Work instruction
Which lines in the material below contain the string "profesionales"? Extract every such line in full, matching case exactly.
**** Listed records
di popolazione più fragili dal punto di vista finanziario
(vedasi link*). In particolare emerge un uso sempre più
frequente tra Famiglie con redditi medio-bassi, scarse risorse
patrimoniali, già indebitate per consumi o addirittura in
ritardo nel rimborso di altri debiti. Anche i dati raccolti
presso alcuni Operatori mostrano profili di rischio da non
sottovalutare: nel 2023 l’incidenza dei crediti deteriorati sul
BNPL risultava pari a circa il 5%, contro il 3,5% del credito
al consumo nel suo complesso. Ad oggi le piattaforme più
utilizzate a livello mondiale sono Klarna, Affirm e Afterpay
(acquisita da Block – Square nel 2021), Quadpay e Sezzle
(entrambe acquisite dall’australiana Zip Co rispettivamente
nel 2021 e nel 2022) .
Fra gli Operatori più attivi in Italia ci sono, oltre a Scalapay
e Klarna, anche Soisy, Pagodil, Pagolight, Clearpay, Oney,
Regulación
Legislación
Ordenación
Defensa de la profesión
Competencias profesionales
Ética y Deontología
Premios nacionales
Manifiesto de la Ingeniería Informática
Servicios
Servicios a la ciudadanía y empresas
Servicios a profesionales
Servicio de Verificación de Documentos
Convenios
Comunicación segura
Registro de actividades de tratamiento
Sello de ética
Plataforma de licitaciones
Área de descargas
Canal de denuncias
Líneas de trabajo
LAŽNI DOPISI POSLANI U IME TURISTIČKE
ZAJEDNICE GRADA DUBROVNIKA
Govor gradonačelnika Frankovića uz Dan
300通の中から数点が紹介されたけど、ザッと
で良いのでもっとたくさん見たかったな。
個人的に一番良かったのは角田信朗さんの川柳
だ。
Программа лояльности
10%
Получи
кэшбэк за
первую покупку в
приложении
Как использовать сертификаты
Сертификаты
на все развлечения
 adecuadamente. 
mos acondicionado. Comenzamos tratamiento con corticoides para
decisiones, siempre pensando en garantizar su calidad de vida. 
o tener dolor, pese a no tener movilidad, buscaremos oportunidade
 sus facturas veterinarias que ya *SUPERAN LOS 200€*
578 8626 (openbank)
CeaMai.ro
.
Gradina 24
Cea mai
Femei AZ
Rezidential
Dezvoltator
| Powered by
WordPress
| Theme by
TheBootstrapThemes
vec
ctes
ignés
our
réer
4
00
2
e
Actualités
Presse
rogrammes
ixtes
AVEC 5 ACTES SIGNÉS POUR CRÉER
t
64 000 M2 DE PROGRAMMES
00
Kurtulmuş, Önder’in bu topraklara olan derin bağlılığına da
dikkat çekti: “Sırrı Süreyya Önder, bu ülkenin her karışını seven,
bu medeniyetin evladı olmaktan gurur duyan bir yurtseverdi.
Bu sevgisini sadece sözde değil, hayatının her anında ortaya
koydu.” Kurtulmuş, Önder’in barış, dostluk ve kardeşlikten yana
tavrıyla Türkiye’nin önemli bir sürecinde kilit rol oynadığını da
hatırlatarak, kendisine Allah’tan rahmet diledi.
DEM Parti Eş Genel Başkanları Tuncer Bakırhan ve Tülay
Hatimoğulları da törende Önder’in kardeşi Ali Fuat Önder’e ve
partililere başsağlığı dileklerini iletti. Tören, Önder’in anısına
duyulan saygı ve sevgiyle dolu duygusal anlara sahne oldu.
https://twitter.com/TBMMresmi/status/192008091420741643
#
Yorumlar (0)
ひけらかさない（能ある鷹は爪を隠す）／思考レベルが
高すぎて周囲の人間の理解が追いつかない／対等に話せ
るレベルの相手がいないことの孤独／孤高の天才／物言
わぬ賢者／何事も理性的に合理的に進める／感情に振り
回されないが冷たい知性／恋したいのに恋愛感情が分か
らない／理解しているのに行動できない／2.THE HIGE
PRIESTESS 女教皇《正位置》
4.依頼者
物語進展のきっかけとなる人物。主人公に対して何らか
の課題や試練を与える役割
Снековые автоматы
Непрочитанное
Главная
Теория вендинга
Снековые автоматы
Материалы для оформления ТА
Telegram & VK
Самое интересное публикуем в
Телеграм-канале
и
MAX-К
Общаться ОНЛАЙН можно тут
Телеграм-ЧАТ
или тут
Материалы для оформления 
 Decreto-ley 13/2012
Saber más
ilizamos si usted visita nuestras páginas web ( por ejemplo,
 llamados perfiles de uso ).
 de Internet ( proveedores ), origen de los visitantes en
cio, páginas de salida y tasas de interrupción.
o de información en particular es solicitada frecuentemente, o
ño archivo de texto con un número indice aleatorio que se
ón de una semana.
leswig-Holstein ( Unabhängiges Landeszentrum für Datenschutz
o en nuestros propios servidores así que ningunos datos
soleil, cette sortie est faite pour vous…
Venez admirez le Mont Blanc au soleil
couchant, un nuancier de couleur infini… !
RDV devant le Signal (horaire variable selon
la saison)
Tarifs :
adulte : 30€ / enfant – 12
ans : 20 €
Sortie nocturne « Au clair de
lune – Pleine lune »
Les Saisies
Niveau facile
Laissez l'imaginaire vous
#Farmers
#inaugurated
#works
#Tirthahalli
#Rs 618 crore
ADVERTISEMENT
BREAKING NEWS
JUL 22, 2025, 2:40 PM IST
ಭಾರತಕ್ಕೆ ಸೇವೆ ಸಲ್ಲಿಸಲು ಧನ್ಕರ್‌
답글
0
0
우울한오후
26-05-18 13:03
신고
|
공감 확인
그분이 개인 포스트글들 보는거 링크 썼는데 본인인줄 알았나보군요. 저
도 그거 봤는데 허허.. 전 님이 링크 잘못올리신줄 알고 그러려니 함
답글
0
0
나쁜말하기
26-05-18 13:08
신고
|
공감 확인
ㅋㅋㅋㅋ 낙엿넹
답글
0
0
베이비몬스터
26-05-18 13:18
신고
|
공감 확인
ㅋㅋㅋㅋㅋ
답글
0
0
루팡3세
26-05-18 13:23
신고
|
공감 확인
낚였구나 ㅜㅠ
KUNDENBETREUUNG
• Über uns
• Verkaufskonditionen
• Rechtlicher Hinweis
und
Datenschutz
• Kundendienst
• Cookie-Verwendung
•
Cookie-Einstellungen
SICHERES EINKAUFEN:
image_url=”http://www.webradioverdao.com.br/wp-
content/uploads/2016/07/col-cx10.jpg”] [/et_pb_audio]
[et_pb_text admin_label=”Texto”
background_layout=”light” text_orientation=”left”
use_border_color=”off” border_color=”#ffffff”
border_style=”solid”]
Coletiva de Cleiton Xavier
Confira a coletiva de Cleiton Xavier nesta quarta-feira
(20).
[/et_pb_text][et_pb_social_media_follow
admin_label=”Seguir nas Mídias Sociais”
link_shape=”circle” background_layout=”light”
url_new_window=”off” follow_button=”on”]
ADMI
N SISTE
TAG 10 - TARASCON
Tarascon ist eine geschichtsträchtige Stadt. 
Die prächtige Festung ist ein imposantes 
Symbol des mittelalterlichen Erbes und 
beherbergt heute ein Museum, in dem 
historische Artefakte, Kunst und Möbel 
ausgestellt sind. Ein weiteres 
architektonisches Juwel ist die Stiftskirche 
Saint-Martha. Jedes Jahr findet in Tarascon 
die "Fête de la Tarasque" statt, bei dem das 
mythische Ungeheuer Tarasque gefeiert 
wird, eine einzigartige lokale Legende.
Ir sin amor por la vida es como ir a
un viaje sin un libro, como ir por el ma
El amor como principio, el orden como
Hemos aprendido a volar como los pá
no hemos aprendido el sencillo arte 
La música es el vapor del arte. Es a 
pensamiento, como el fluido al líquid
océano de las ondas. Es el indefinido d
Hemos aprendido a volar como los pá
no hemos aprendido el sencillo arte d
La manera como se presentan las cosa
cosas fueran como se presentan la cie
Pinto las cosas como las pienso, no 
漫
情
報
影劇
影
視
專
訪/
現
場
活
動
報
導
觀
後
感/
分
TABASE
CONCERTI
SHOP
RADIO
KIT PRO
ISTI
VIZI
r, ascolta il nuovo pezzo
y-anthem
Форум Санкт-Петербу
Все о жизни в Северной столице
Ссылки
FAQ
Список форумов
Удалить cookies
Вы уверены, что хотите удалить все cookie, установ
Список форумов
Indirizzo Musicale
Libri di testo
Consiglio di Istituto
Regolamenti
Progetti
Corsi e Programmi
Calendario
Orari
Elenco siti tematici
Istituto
********
Your solution
Competencias profesionales
Servicios a profesionales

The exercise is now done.